My eyes burned and my heart thudded in my chest while I hid myself away. Being a new mom is hard enough without feeling like an outcast for trying to give your baby the best you can offer. I became angry and frustrated with everyone else and it started to show.
Finally, with our second baby only a couple of weeks old, we found ourselves at the mall Playplace- my one-year-old climbing, jumping and being a boy- when the my new baby’s siren went off. An old wound tore open, as if it had never healed. Then I felt my husband’s hand on my arm. “Why don’t you just nurse him here.”
“He won’t let me cover him,” I stammered. Number two followed in his brother’s footsteps.

“So?” He responded.

“It doesn’t bother you?” I was incredulous. “What about all these people?”
“He has to eat. Who cares what anyone thinks,” replied the most wonderful, understanding man on the planet. And just like that, I was free. I could go anywhere. I could do anything. I got a sling and nursed my baby so that nobody would notice at all if he weren’t so noisy.

Sure, there were occasionally dirty looks and I felt unwelcome on more than one occasion but those snags seemed a small price to pay to have the freedom to be a mom and capable, functioning member of society all at once.

I was lucky, and I benefited from women who fought the battle to give me the right to feed my babies whenever and wherever they are hungry.

Almost any kind of human (or animal) rights advocates are seen as extreme by those unassociated with their cause. I figure you have to be “extreme” to make anything happen. Does campaigning to pass breastfeeding legislation seem silly and extreme? Without it, nursing mothers can be arrested for indecent exposure (and have been.) I wholeheartedly appreciate the efforts of “lactivists” all over the world who have created a more accepting place for breastfeeding mothers and their babies to be.
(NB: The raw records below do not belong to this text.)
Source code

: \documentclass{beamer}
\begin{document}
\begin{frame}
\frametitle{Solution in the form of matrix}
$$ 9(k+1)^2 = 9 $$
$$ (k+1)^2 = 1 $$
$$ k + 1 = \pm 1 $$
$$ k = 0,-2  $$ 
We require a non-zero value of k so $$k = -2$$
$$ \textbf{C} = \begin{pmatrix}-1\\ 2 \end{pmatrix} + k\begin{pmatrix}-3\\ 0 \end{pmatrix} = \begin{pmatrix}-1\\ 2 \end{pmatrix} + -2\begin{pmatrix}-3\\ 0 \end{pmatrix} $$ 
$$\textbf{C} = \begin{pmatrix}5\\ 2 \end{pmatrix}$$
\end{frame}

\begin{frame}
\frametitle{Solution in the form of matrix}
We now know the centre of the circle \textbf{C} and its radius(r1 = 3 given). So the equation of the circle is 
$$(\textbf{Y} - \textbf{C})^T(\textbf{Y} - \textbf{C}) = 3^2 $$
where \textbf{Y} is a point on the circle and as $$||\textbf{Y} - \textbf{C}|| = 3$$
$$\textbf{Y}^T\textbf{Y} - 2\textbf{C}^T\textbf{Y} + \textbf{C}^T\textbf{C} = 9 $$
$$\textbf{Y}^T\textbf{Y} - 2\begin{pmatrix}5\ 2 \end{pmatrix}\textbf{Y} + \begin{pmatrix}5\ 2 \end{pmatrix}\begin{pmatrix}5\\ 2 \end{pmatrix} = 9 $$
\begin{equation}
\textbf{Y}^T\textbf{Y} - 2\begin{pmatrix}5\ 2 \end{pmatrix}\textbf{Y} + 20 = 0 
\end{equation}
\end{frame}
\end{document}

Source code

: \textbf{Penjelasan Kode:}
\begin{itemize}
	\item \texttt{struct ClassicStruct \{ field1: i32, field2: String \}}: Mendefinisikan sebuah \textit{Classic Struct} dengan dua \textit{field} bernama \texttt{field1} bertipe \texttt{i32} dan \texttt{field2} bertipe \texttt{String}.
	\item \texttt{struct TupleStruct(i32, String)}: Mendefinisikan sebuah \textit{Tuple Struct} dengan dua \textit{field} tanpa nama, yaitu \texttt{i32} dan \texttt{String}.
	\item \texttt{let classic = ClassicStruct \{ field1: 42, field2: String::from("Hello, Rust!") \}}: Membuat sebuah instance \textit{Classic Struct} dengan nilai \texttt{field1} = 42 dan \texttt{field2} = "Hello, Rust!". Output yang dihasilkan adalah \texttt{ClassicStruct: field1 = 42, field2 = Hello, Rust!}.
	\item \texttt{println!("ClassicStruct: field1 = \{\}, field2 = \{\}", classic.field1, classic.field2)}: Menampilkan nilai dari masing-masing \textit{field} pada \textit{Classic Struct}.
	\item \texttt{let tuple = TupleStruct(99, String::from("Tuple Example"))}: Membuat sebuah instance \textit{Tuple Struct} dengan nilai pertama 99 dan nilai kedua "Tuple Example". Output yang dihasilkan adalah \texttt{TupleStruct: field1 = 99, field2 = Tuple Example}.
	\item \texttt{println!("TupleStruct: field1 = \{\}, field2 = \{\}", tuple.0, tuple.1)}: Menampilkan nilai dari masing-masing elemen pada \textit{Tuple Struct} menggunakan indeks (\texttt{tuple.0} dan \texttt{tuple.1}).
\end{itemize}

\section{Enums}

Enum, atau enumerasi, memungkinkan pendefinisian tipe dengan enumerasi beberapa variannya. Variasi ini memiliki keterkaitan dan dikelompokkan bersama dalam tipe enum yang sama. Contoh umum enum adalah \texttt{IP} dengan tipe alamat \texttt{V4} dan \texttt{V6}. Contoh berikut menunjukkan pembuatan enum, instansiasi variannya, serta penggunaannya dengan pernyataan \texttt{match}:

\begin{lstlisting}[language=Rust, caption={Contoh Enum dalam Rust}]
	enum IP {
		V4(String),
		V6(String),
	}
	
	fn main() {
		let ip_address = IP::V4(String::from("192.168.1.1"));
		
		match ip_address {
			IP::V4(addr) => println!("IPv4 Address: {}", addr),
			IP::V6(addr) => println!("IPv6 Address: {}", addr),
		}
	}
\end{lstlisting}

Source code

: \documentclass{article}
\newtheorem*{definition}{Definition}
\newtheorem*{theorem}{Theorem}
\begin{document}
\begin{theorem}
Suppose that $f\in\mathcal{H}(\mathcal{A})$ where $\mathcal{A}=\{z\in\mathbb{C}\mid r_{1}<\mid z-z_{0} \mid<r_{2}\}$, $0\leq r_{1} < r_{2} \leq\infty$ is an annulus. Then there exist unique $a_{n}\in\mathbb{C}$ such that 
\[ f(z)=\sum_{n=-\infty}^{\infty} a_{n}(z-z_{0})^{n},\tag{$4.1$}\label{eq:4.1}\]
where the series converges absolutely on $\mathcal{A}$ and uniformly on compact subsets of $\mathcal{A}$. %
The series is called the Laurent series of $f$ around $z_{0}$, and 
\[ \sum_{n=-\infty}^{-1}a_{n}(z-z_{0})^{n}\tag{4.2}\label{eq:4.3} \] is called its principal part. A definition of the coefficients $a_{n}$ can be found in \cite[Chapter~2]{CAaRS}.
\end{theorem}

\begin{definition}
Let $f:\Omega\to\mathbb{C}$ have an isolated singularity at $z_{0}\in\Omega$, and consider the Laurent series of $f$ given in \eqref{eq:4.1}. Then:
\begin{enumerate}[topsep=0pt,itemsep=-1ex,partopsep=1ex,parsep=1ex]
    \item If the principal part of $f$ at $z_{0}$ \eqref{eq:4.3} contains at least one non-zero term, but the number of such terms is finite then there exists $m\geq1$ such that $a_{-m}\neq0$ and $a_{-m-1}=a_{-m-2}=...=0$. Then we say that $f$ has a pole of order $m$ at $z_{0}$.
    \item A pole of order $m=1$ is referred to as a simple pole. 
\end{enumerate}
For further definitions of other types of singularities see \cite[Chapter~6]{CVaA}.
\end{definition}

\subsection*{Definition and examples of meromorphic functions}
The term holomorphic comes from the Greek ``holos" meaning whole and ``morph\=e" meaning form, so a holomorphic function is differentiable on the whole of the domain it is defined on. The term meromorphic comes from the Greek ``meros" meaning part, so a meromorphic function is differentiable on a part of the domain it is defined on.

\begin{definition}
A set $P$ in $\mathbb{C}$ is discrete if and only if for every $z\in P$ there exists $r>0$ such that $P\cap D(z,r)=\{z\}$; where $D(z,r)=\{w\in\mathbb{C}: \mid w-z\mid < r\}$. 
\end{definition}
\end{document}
More to the point, would I post a picture of myself nursing one of my kids as my Facebook profile picture? No. To me it is an intimate experience that I would wish for everyone but don’t need to share with everyone. But should the posting of such pictures be regulated by this or any organization and labeled as obscene? No! I see more breast on the sixteen-year-old, bikini clad, girls dotting my brothers’ friends lists than you ever could on a nursing mother. A baby’s head, after all, is bigger that the span of one side of any bikini top.

To me, the insult lies in the fact that it’s obviously not the baring of flesh that’s offensive (for the above reason) but the act of the mother nursing her child. Or, as some apparently view it: a person sucking on a woman’s breast. To me it is just another example of objectifying women’s bodies and a very confused culture.

Is breastfeeding not covered in health class? It should be. I feel like a member of a small minority of people in the world who understand what breasts are meant for, that babies need to eat when they’re hungry and that a glimpse into the breastfeeding relationship between a mother and her baby is one of the most beautiful things a person will ever behold.